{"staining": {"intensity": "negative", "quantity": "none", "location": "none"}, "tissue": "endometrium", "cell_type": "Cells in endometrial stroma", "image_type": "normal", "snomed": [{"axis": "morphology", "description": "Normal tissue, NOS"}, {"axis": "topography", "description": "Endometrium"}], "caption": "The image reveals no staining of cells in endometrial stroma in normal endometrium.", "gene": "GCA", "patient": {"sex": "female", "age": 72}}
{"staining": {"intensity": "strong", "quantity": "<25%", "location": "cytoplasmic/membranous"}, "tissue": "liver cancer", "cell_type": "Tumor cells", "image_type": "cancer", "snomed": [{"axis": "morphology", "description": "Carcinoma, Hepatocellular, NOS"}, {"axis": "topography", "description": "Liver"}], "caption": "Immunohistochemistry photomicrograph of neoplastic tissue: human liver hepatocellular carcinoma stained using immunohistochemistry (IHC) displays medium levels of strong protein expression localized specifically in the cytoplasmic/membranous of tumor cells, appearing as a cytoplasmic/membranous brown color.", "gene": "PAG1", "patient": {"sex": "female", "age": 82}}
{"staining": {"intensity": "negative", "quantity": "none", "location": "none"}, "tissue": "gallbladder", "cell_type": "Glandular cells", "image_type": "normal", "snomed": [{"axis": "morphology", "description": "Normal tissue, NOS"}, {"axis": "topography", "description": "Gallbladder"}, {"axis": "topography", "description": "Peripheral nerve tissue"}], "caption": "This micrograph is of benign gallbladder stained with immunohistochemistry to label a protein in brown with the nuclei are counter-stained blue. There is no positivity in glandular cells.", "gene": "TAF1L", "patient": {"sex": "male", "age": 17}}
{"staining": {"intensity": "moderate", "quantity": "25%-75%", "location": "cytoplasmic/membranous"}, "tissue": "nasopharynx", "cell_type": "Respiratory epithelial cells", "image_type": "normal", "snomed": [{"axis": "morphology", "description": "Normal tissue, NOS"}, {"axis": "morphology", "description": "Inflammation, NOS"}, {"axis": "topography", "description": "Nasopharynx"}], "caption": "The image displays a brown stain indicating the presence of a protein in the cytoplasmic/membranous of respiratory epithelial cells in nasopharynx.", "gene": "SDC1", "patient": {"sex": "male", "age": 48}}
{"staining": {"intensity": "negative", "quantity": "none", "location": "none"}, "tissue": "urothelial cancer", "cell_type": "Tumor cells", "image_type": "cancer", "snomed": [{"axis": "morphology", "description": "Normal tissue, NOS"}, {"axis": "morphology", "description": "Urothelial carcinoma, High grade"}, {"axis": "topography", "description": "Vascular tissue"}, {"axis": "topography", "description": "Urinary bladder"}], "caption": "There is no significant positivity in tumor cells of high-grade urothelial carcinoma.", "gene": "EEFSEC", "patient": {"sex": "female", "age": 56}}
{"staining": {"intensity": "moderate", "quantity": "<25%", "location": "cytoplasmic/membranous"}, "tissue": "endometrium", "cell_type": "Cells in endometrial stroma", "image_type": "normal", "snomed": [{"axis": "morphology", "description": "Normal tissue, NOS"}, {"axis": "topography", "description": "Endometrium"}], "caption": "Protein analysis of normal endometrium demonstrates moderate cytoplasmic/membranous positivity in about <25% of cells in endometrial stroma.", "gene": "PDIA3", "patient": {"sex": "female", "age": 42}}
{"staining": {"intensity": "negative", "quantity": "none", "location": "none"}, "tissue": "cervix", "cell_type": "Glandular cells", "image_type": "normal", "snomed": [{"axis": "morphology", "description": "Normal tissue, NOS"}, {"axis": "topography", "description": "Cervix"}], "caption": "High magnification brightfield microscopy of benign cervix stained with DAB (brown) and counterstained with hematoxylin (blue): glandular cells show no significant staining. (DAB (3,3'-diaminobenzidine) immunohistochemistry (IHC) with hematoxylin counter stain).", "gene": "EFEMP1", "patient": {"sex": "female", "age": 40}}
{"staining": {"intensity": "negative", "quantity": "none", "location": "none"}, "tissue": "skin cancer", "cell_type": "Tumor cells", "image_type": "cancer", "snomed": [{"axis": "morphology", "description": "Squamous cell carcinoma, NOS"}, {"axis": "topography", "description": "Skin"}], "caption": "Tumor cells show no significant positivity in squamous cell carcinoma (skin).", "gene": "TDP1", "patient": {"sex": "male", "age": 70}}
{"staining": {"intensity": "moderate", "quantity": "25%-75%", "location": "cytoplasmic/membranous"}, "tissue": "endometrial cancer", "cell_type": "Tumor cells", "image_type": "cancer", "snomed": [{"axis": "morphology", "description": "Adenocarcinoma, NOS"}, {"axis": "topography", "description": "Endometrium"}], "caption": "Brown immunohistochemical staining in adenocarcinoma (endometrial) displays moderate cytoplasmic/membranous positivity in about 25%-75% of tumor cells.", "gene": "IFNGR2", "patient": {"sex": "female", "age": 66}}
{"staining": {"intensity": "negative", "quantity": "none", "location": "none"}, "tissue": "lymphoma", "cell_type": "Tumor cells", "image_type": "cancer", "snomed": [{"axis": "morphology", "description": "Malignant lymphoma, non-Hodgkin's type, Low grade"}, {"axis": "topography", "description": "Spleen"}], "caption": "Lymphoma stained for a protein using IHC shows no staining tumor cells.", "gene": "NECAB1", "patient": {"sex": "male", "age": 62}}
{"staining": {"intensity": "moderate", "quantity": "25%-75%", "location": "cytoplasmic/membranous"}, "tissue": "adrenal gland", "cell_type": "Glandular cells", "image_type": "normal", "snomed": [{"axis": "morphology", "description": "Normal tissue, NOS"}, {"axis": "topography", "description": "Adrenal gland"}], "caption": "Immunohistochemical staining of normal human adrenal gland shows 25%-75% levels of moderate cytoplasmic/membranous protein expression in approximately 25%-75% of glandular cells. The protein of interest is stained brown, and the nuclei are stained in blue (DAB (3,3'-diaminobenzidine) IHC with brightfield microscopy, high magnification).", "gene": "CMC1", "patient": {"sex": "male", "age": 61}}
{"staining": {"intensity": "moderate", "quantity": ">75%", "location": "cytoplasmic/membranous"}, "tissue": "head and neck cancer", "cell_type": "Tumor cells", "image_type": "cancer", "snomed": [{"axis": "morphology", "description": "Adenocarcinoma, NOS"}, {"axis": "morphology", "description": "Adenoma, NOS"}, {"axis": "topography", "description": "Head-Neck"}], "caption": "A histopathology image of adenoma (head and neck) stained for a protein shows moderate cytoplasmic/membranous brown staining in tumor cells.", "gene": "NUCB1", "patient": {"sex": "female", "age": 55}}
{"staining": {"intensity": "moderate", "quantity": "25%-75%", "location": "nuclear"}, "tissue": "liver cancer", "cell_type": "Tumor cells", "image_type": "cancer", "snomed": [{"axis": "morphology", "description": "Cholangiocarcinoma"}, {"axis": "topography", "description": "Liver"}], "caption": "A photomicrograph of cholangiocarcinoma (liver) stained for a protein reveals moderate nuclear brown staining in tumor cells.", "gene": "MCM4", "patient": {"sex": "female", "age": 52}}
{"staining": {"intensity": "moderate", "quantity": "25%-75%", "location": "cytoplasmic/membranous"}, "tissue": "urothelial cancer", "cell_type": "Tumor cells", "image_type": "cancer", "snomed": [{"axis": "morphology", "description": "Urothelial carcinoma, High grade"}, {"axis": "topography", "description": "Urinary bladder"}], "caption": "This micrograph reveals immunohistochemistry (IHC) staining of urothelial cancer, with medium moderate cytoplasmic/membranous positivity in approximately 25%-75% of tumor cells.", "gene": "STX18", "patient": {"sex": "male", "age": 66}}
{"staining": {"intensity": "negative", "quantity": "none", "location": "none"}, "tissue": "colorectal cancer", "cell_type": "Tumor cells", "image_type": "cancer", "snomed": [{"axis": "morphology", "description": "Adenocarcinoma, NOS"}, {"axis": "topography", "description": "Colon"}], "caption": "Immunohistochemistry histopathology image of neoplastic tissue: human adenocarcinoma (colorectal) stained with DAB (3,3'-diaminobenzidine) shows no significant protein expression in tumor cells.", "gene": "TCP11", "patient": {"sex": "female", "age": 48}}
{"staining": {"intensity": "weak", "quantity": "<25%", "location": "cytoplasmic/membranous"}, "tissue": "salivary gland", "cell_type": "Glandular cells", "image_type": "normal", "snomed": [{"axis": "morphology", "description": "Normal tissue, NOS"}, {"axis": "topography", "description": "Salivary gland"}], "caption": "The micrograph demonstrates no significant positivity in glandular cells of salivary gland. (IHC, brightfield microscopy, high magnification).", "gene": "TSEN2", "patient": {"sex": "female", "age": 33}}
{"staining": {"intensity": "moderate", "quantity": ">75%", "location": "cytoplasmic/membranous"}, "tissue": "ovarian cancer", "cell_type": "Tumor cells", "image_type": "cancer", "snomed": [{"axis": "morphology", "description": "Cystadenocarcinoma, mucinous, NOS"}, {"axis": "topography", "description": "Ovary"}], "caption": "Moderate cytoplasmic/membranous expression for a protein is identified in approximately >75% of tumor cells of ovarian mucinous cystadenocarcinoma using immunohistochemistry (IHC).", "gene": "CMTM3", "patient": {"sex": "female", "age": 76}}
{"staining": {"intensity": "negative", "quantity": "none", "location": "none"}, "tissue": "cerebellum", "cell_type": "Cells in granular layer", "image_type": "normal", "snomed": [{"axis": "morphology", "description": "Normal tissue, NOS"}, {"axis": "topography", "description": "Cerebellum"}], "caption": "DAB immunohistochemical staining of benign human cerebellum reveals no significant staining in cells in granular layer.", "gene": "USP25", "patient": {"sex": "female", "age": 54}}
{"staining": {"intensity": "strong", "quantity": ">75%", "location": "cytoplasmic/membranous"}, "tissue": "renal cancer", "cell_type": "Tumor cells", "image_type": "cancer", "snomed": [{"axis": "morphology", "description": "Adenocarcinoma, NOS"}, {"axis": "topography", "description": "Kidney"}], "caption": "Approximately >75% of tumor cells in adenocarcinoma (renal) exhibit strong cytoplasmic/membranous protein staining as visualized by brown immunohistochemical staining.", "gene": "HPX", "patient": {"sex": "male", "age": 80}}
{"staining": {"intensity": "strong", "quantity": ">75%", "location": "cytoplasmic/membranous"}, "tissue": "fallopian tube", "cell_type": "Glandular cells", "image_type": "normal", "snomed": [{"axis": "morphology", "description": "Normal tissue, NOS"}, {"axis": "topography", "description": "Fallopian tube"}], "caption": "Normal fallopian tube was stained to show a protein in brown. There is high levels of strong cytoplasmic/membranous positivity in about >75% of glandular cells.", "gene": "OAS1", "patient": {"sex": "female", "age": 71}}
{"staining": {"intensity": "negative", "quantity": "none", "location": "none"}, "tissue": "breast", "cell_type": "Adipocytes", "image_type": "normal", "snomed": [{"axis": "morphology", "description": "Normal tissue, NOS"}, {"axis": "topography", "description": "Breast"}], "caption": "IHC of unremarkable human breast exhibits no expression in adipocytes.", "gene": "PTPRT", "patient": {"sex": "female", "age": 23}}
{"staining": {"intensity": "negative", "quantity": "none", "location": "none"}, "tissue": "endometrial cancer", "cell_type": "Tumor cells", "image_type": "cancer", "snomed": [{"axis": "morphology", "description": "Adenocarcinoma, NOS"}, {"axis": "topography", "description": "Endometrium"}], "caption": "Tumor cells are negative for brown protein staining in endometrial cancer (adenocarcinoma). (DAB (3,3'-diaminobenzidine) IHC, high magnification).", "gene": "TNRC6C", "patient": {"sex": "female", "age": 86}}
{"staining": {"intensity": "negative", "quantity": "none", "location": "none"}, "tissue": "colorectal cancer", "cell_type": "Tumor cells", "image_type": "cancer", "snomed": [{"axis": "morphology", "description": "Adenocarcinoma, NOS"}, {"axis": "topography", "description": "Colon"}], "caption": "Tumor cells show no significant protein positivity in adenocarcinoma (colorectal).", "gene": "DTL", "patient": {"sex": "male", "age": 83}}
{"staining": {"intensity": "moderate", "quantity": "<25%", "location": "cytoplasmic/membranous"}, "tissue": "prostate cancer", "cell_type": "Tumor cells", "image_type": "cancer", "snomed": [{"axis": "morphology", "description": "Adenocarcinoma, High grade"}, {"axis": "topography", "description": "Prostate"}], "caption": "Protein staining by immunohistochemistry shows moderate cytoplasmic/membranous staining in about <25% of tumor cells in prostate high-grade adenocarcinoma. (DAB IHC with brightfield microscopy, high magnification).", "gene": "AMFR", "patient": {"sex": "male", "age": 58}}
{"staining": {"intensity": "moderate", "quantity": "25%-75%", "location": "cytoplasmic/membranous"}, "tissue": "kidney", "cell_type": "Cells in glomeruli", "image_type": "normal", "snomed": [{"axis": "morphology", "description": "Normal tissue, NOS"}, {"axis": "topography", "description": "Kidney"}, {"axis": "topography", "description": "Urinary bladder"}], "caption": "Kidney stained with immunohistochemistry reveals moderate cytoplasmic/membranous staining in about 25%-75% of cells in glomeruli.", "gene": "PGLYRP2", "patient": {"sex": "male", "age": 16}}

|---|

• [PROBLEM DESCRIPTION]
Exact copies of the lines from the one containing "staining by immunohistochemistry" through the final line of the records are all the answer should hold.

• [OUTPUT]
{"staining": {"intensity": "moderate", "quantity": "<25%", "location": "cytoplasmic/membranous"}, "tissue": "prostate cancer", "cell_type": "Tumor cells", "image_type": "cancer", "snomed": [{"axis": "morphology", "description": "Adenocarcinoma, High grade"}, {"axis": "topography", "description": "Prostate"}], "caption": "Protein staining by immunohistochemistry shows moderate cytoplasmic/membranous staining in about <25% of tumor cells in prostate high-grade adenocarcinoma. (DAB IHC with brightfield microscopy, high magnification).", "gene": "AMFR", "patient": {"sex": "male", "age": 58}}
{"staining": {"intensity": "moderate", "quantity": "25%-75%", "location": "cytoplasmic/membranous"}, "tissue": "kidney", "cell_type": "Cells in glomeruli", "image_type": "normal", "snomed": [{"axis": "morphology", "description": "Normal tissue, NOS"}, {"axis": "topography", "description": "Kidney"}, {"axis": "topography", "description": "Urinary bladder"}], "caption": "Kidney stained with immunohistochemistry reveals moderate cytoplasmic/membranous staining in about 25%-75% of cells in glomeruli.", "gene": "PGLYRP2", "patient": {"sex": "male", "age": 16}}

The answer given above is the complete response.